How could it be? As I had already dealt with this matter and had a deal with the Lord. How could the feeling come back and haunt me again? More and more, I realised that my old man, especially my soft feelings, always distracted me from taking and living Christ as the reality.
However, I enjoyed what had been shared in the prophesying meeting and took it into my experience. Yes, I was still sad, and it was indeed hard to come out from that feeling when sadness just overtook me. Though I struggled, the Lord's grace covered me as I shouted: "Hallelujah!". When we aim to enter into the experience of the inward parts of Christ, we need to reject our old man and then also cultivate the feeling of the sense of the Body (this point was being shared in the meeting through different saints). This requires our "obedience" to Him.

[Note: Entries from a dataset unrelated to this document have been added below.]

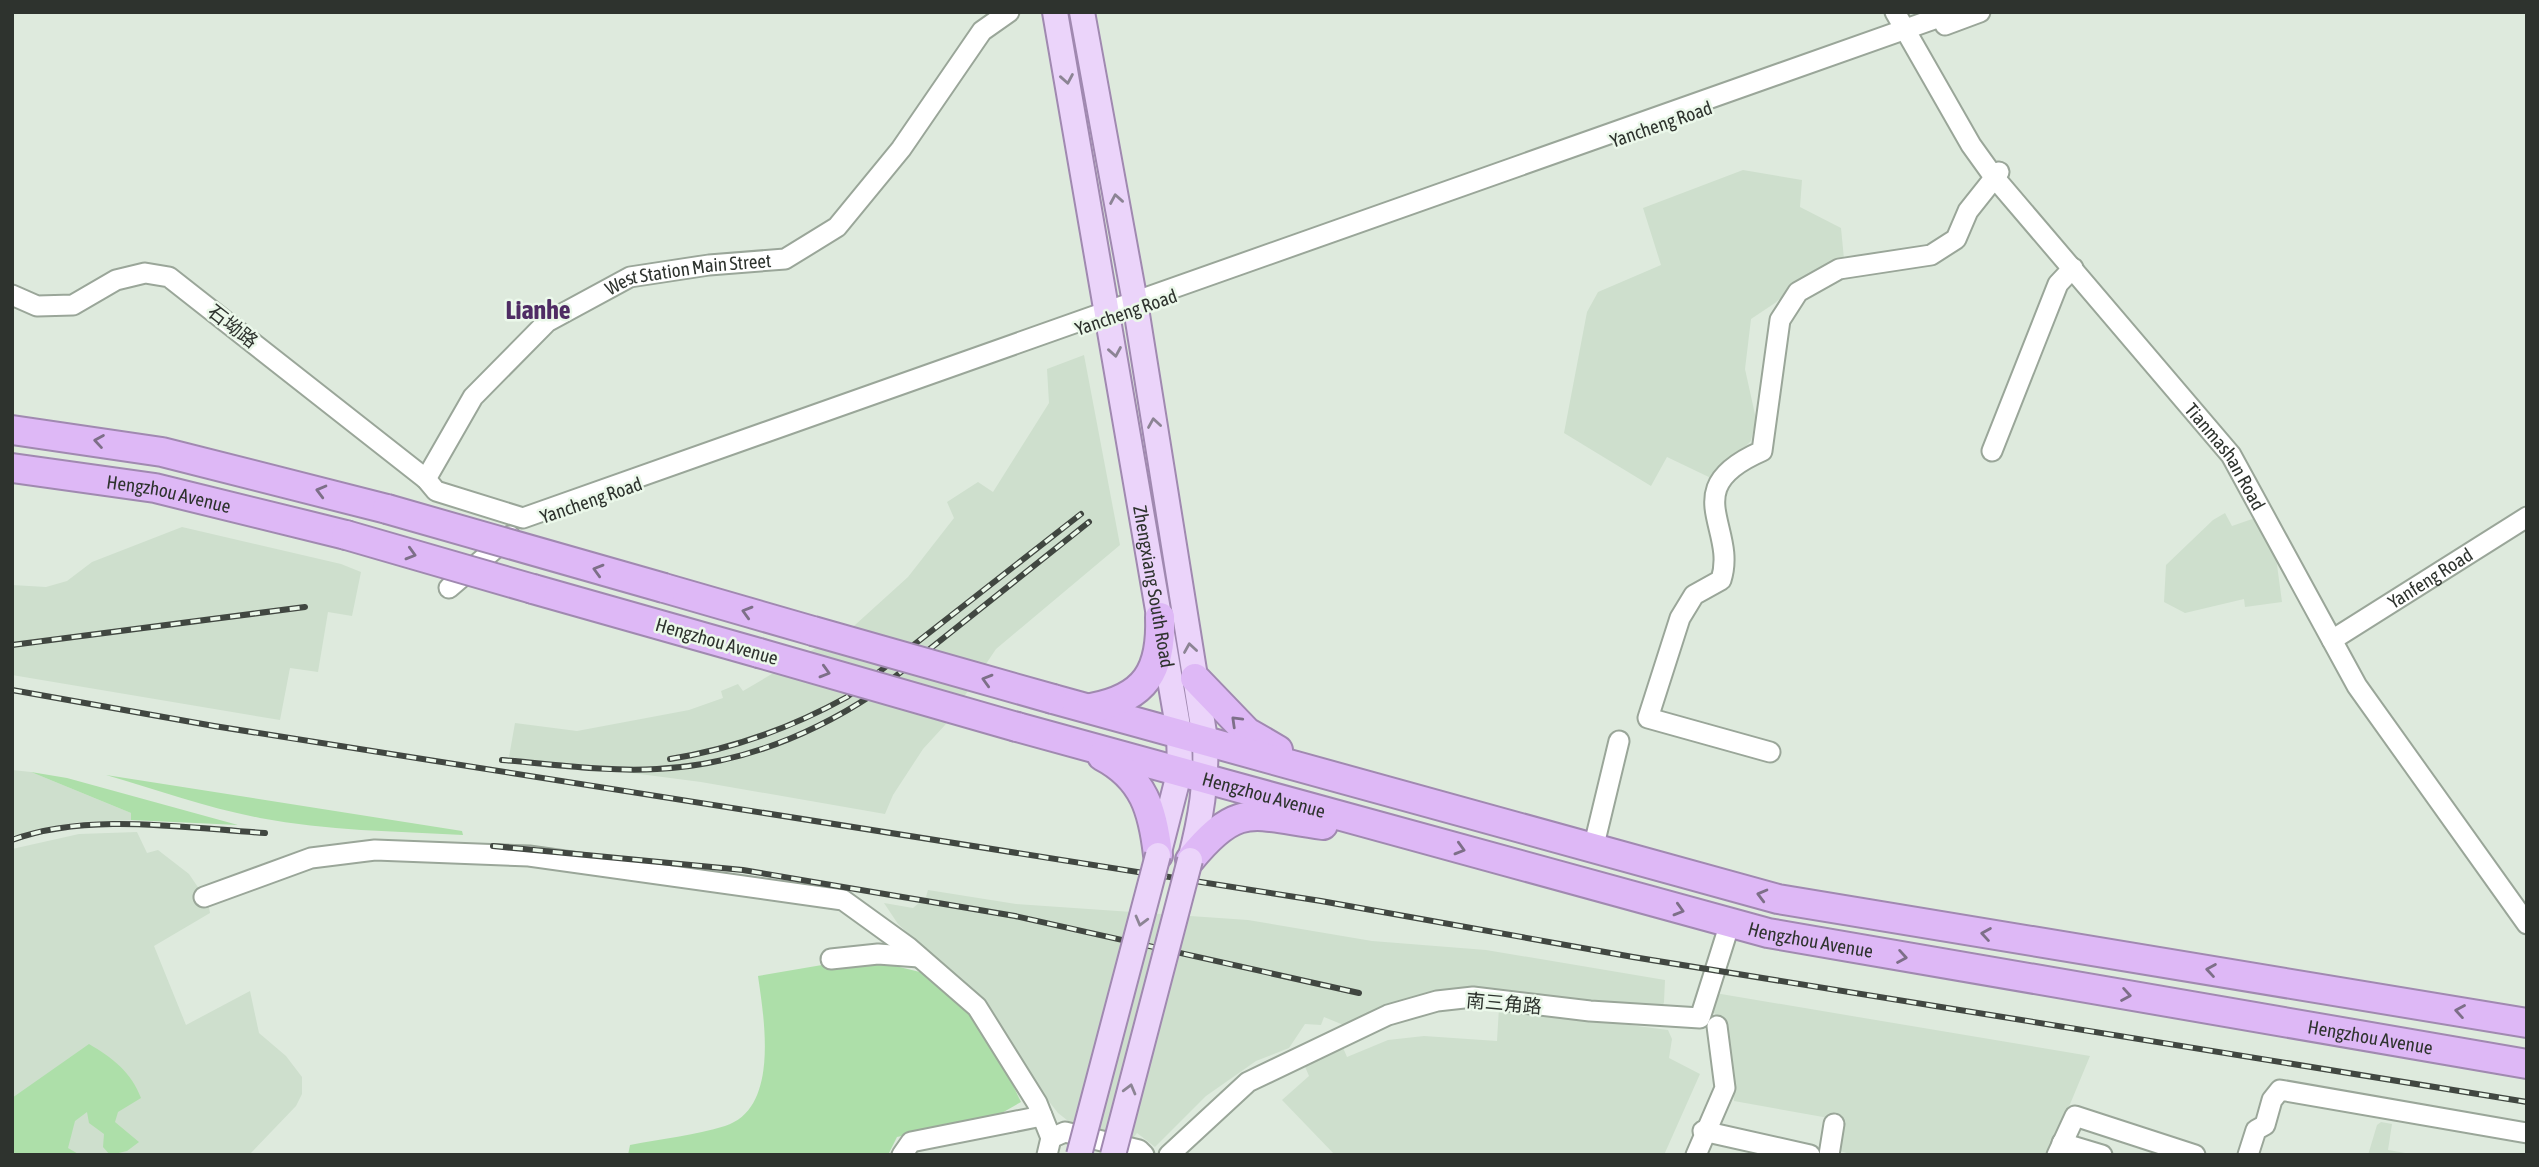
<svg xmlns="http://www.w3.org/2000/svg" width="2539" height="1167" viewBox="0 0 2539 1167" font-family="'Asap Condensed','Noto Sans SC',sans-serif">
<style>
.built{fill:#cedfcd}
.green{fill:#addfa9}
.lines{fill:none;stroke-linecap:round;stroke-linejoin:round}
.minor-casing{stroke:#9aa699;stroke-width:23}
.major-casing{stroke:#a089b0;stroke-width:28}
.highway-casing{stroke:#a089b0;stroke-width:32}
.minor{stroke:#fff;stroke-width:19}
.major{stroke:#ebd4fa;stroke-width:24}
.highway{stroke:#deb8f6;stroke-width:28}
.rail-casing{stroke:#414741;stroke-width:6}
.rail{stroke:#ebf8ea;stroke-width:3.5;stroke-dasharray:10;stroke-linecap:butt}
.major-bridge-casing{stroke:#a089b0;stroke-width:28;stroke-linecap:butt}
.highway-bridge-casing{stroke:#a089b0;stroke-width:32;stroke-linecap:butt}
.major-bridge{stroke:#ebd4fa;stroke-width:24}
.highway-bridge{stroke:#deb8f6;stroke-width:28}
.oneway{stroke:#8c8494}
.oneway2{stroke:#7d6f88}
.labels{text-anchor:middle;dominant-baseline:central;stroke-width:5;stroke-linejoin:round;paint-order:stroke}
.street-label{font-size:19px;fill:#2e332e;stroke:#ebf8ea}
.district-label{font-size:26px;font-weight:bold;fill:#4f2c64;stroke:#ebf8ea}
</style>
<rect width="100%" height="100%" fill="#deeadd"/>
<path class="built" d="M1743 170 1802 180 1800 207 1841 228 1844 259 1796 284 1775 303 1751 319 1745 369 1756 419 1751 441 1713 479 1667 457 1651 486 1564 433 1587 312 1598 292 1661 265 1643 208Z
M1084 355 1120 545 996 649 945 725 923 749 893 795 885 814 701 782 509 757 515 723 577 731 689 710 723 698 721 691 738 684 743 691 855 625 908 577 954 518 947 502 978 482 993 492 1049 403 1047 369Z
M2225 513 2232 526 2255 518 2275 550 2282 602 2245 607 2244 599 2185 613 2164 602 2166 565 2213 520Z
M182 527 341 564 361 572 352 616 328 612 318 672 290 668 280 720 12 675V585L46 587 67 581 92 562Z
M12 770 31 772 131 813V820L79 822 12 836Z
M137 832 147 853 158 850 189 874 208 902 210 913 154 946 186 1025 250 991 259 1033 286 1056 302 1077V1094L296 1106 249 1155H12V849L79 834Z
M928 890 1016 904 1248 920 1372 941 1486 950 1665 980 1664 1002 1661 1012 1467 993 1403 1000 1346 1026 1324 1017 1321 1025 1305 1024 1289 1048 1256 1061 1206 1096 1155 1147 1137 1133 1131 1141 1072 1124 1058 1113 938 961 898 924 884 903 913 908 926 897Z
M1715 993 2090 1056 2049 1155H1854L1836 1150 1840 1120 1734 1101 1723 1018 1712 1012Z
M1499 1008 1668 1030 1672 1039 1669 1058 1700 1074 1664 1155H1335L1282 1100 1309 1076 1303 1062 1341 1043 1347 1057 1388 1040 1424 1036 1497 1041Z
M2381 1122 2392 1124 2388 1150 2417 1155H2368L2377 1125Z"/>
<path class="green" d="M31 772 67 778 238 825 131 820V813Z
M106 775 462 831 463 835C395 831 327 831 260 818 208 808 157 790 106 775Z
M879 962 924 973 969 1007 992 1042 1021 1102 1000 1114 897 1137 888 1155H628L630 1145C661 1139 695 1135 725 1126 780 1109 764 1018 758 976L822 965Z
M89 1044C113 1058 131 1072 141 1098L118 1112 115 1122 139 1142 127 1151 110 1155 103 1147 104 1134 89 1123 87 1112 75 1121 68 1148 80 1155H12V1098Z"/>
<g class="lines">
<g class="minor-casing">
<g id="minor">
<path id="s1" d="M1895 12 1971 145 1994 177 2231 455 2357 686 2527 924"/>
<path d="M1945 25 1980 12"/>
<path d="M12 295 37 306 73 305 116 280 145 273 169 277 426 479 436 491 523 518 1954 12"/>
<path d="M1992 451 2058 284 2073 268"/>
<path id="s2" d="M426 479 473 397 547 322 630 277 709 265 785 259 837 227 901 149 982 31 1009 12"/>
<path d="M449 588 510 536"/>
<path id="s3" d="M2332 640 2527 517"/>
<path d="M1770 752 1648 718 1680 618 1694 595 1721 580C1738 527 1675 489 1762 451L1780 320 1798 292 1839 269 1931 255 1956 239 1968 211 1999 172"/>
<path d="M1593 849 1619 741"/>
<path d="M204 897 311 858 375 850 529 856 843 900 908 947 977 1007 1037 1103 1051 1138 1047 1155"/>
<path d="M831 959 878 954 919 957"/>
<path d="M1703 1131 1810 1155"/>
<path d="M1051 1138 1065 1132 1139 1150 1144 1155"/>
<path d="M2062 1143 2102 1155"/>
<path d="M902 1155 911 1142 1042 1116"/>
<path d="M1169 1155 1248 1082 1388 1015 1437 1001 1473 997 1590 1011 1700 1018 1730 923"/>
<path d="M1696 1155 1725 1088 1717 1026"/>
<path d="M1829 1155 1834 1124"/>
<path d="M2057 1155 2075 1116 2195 1155"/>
<path d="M2248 1155 2256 1130 2265 1125 2272 1100 2280 1090 2527 1133"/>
</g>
</g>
<g class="major-casing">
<g id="major">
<path id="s4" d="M1055 12 1179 732 1180 770 1159 852"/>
<path d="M1082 12 1135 302 1205 739C1207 782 1201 818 1190 860"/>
</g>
</g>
<g class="highway-casing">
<g id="highway">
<path d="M12 430 162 452 387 509"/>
<path id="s5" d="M12 468 155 488 346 535"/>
<path d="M664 588 813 631"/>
<path d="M533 589 759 653"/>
<path d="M1195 678 1247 732 1278 750"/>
<path d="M1053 699 1778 899 2527 1023"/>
<path d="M1091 708C1146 698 1162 670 1160 617"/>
<path id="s6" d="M1017 727 1768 933 2527 1064"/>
<path d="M1102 756C1144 778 1153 811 1158 855"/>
<path d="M1190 860C1239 800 1253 816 1323 825"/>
</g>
</g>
<use href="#minor" class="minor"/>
<use href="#major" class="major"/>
<use href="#highway" class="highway"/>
<g class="rail-casing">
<path id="rail" d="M12 645 305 607
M12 690 214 726 1321 901 1633 957 2527 1102
M670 759C733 749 791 728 847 697L1081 514
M502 760C553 764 606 772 657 769 735 765 808 737 872 695L1089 522
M12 840C87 812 186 828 265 833
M493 846 743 870 1015 916 1359 993"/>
</g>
<use href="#rail" class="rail"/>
<g class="major-bridge-casing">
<path id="major-bridge" d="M1079 1155 1158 855
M1113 1155 1190 860"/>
</g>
<g class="highway-bridge-casing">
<path id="highway-bridge" d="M387 509 664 588
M346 535 533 589
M813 631 1053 699
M759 653 1017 727"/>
</g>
<use href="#major-bridge" class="major-bridge"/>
<use href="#highway-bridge" class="highway-bridge"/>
</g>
<defs><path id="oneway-chevron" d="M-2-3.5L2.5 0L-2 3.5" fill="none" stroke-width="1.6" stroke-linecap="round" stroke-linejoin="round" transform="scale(1.75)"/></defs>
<g class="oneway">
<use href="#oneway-chevron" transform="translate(1067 79) rotate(80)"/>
<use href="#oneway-chevron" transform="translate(1116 199) rotate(-100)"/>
<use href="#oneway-chevron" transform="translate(1115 352) rotate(80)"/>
<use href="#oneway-chevron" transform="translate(1154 423) rotate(-99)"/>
<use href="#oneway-chevron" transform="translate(1190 648) rotate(-99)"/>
<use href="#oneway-chevron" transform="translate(1141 921) rotate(105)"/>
<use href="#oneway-chevron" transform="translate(1130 1089) rotate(-75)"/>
</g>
<g class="oneway2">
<use href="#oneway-chevron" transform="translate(99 441) rotate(-171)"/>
<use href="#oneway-chevron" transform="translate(321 491) rotate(-165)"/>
<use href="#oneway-chevron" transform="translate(411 554) rotate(16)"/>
<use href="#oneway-chevron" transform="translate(598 570) rotate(-164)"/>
<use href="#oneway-chevron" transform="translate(747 612) rotate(-164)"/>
<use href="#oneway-chevron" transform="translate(825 672) rotate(16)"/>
<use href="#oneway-chevron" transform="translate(987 680) rotate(-164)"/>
<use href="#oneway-chevron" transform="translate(1236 721) rotate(-136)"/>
<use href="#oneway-chevron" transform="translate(1460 849) rotate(16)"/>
<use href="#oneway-chevron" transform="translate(1762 895) rotate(-165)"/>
<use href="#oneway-chevron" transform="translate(1679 910) rotate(16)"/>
<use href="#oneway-chevron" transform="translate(1986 934) rotate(-171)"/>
<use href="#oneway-chevron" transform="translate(1902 957) rotate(10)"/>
<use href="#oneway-chevron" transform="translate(2211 970) rotate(-171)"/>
<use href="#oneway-chevron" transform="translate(2126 995) rotate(10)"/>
<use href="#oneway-chevron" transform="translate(2460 1011) rotate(-170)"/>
</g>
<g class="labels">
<g class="street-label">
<text transform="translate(1661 124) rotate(-19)">Yancheng Road</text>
<text stroke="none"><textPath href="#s2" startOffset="352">West Station Main Street</textPath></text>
<text transform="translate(1126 312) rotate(-19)">Yancheng Road</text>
<text transform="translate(233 326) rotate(38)">石坳路</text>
<text stroke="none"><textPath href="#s1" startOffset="556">Tianmashan Road</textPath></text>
<text stroke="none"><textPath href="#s5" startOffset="159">Hengzhou Avenue</textPath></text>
<text transform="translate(591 500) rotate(-19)">Yancheng Road</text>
<text stroke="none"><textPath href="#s3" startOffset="116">Yanfeng Road</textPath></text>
<text stroke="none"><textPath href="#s4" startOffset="583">Zhengxiang South Road</textPath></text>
<text transform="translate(717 641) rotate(16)">Hengzhou Avenue</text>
<text stroke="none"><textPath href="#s6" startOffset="256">Hengzhou Avenue</textPath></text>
<text stroke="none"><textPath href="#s6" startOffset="822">Hengzhou Avenue</textPath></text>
<text transform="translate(1504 1003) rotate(5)">南三角路</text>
<text stroke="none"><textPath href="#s6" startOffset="1390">Hengzhou Avenue</textPath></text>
</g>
<g class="district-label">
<text x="538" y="310">Lianhe</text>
</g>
</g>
<rect width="2539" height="1167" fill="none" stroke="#2e332e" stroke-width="28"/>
</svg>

I amen the point that we need to be obedient to Him. As this is my experience as well. Without my cooperation with the Lord, He doesn't have a way, and he doesn't want to make home in our heart when we are not willing. It is because making home in our heart means to rearrange and remold our inward being as the way He likes.
So I'm writing this as a reminder to myself. Lord, You know my consecration. Instead of wasting Your time and my time, I would like to exercise my being to take Your will as mine and Your inward parts as mine by adding a flavour of obedience to You and by me rejecting the old man. Lord, may You permeate in me so that I can really be used by You for Your eternal economy.